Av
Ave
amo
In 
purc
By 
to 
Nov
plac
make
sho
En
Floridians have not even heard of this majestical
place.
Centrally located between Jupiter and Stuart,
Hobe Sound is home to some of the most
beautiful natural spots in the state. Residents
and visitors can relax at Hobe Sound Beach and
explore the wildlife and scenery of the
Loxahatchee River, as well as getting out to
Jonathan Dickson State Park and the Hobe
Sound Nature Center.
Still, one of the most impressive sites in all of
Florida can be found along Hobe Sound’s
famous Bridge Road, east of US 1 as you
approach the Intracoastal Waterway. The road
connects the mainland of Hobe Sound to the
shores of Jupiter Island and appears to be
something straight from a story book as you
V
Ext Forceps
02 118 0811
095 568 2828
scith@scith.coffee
· · · · · · ·
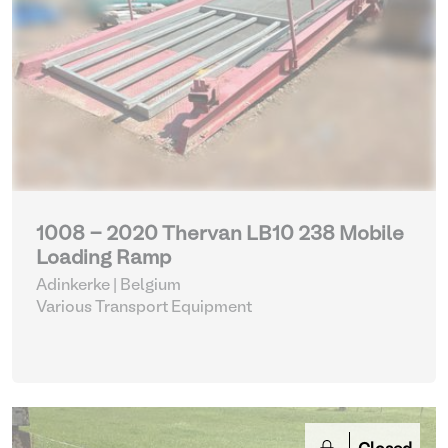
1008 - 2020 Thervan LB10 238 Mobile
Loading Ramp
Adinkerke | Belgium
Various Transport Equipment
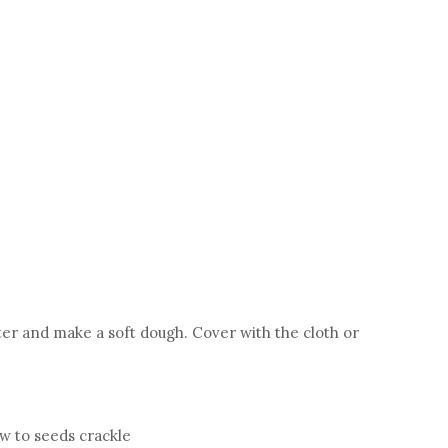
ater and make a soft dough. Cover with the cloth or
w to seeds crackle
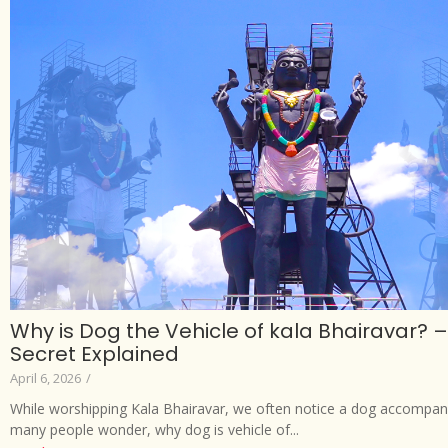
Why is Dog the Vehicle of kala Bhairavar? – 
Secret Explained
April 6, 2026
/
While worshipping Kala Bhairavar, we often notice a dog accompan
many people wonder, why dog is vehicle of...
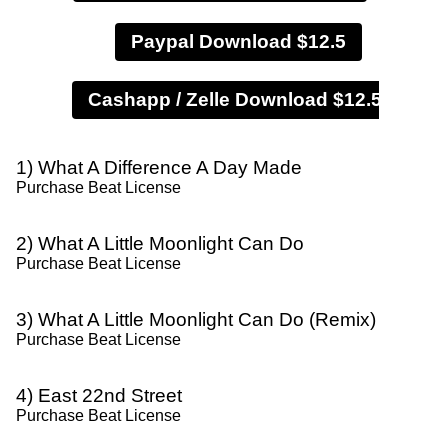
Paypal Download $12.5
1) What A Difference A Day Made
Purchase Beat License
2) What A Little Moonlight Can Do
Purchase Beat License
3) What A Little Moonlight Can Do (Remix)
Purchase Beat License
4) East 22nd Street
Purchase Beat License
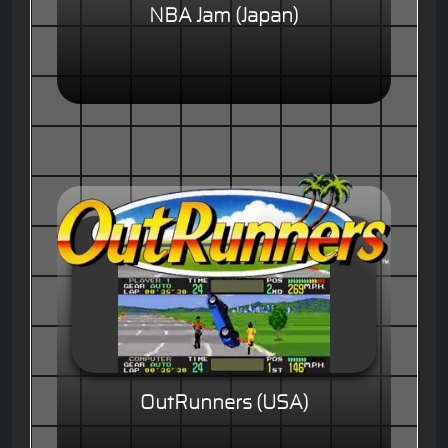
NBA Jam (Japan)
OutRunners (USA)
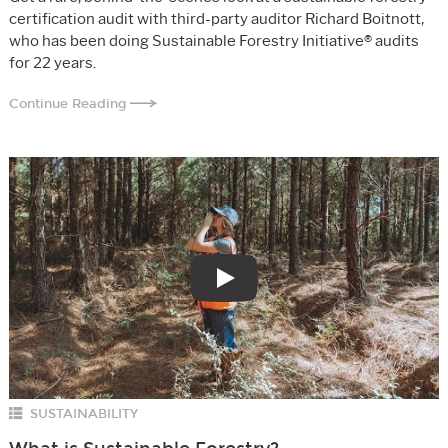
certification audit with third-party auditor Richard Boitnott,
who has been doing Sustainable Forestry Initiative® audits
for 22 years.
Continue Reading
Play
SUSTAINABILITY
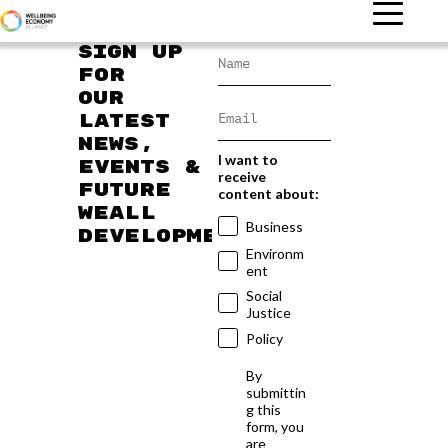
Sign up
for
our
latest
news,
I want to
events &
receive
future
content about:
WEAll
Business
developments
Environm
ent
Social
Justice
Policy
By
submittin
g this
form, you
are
· · · · · · ·
Among the entries above, which lines include "make"? List them all.

make
ater and make a soft dough. Cover with the cloth or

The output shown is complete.